All this is what society gets for investing $1.4 million over five years. In fact, that's just part of the cost. All the researchers are on staff already, earning salaries from universities and hospitals. There are two eye surgeons, an electrophysiologist, a virus expert, a couple of eye disease researchers. Most are in Ottawa; two are at the Universities of Michigan and Florida.

Each has a lab with students, post-docs (recent PhD grads), and technicians.

Patients are already phoning Tsilfidis, asking for the new treatment. There isn't one, she must tell them, and this is hard news for people losing their eyesight.

She expresses confidence in the theory. "If I were going blind, I would absolutely have this therapy," she says. But there are no guarantees.

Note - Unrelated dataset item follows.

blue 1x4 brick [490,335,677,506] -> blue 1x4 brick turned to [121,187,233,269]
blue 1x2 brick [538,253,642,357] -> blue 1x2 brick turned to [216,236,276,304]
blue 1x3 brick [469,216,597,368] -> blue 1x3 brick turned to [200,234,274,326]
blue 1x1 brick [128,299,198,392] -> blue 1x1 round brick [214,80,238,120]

And it does take time -- 10 years to get this far, five more years beginning now, more years after that for trials in humans, assuming these are justified.

"I know how long it takes to achieve a goal. It's not like you do a project and it takes a week. You do a tiny bit of it and one week later it might give you an idea of what to do next. It is a long process."

Tom Spears is a member of the Citizen's editorial board.